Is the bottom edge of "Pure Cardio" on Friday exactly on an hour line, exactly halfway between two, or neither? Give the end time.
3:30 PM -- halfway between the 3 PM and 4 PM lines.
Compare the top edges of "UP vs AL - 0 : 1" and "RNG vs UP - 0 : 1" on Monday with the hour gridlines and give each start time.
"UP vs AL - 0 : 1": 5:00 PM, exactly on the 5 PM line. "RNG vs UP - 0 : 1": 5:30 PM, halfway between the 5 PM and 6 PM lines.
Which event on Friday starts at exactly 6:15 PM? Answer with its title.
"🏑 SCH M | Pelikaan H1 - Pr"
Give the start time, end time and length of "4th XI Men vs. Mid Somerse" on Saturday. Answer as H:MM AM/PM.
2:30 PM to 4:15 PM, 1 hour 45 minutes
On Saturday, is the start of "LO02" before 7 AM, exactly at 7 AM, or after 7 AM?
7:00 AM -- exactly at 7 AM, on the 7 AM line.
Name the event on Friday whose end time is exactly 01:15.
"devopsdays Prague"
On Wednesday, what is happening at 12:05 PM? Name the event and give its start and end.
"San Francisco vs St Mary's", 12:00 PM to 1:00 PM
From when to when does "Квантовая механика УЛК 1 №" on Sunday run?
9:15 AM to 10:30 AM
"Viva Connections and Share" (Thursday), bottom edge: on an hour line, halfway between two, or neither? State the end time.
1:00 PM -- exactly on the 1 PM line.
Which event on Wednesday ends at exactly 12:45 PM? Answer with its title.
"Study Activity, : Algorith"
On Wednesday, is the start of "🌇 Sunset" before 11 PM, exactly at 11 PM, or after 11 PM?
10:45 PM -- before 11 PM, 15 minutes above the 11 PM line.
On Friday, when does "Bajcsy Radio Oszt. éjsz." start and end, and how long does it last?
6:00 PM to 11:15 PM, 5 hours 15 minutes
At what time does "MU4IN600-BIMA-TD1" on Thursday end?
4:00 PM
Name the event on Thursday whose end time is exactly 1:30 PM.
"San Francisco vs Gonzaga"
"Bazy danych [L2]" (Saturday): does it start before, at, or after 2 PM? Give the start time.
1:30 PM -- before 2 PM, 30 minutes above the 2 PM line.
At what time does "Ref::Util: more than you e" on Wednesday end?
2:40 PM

EXERCISE INSTRUCTIONS:
Recast all of the records above as a two-column CSV with the headers record_text and answer. Use one row per record, and put each value in a single quoted field with any line breaks replaced by spaces.

TASK SOLUTION:
record_text,answer
"Is the bottom edge of ""Pure Cardio"" on Friday exactly on an hour line, exactly halfway between two, or neither? Give the end time.","3:30 PM -- halfway between the 3 PM and 4 PM lines."
"Compare the top edges of ""UP vs AL - 0 : 1"" and ""RNG vs UP - 0 : 1"" on Monday with the hour gridlines and give each start time.","""UP vs AL - 0 : 1"": 5:00 PM, exactly on the 5 PM line. ""RNG vs UP - 0 : 1"": 5:30 PM, halfway between the 5 PM and 6 PM lines."
"Which event on Friday starts at exactly 6:15 PM? Answer with its title.","""🏑 SCH M | Pelikaan H1 - Pr"""
"Give the start time, end time and length of ""4th XI Men vs. Mid Somerse"" on Saturday. Answer as H:MM AM/PM.","2:30 PM to 4:15 PM, 1 hour 45 minutes"
"On Saturday, is the start of ""LO02"" before 7 AM, exactly at 7 AM, or after 7 AM?","7:00 AM -- exactly at 7 AM, on the 7 AM line."
"Name the event on Friday whose end time is exactly 01:15.","""devopsdays Prague"""
"On Wednesday, what is happening at 12:05 PM? Name the event and give its start and end.","""San Francisco vs St Mary's"", 12:00 PM to 1:00 PM"
"From when to when does ""Квантовая механика УЛК 1 №"" on Sunday run?","9:15 AM to 10:30 AM"
"""Viva Connections and Share"" (Thursday), bottom edge: on an hour line, halfway between two, or neither? State the end time.","1:00 PM -- exactly on the 1 PM line."
"Which event on Wednesday ends at exactly 12:45 PM? Answer with its title.","""Study Activity, : Algorith"""
"On Wednesday, is the start of ""🌇 Sunset"" before 11 PM, exactly at 11 PM, or after 11 PM?","10:45 PM -- before 11 PM, 15 minutes above the 11 PM line."
"On Friday, when does ""Bajcsy Radio Oszt. éjsz."" start and end, and how long does it last?","6:00 PM to 11:15 PM, 5 hours 15 minutes"
"At what time does ""MU4IN600-BIMA-TD1"" on Thursday end?","4:00 PM"
"Name the event on Thursday whose end time is exactly 1:30 PM.","""San Francisco vs Gonzaga"""
"""Bazy danych [L2]"" (Saturday): does it start before, at, or after 2 PM? Give the start time.","1:30 PM -- before 2 PM, 30 minutes above the 2 PM line."
"At what time does ""Ref::Util: more than you e"" on Wednesday end?","2:40 PM"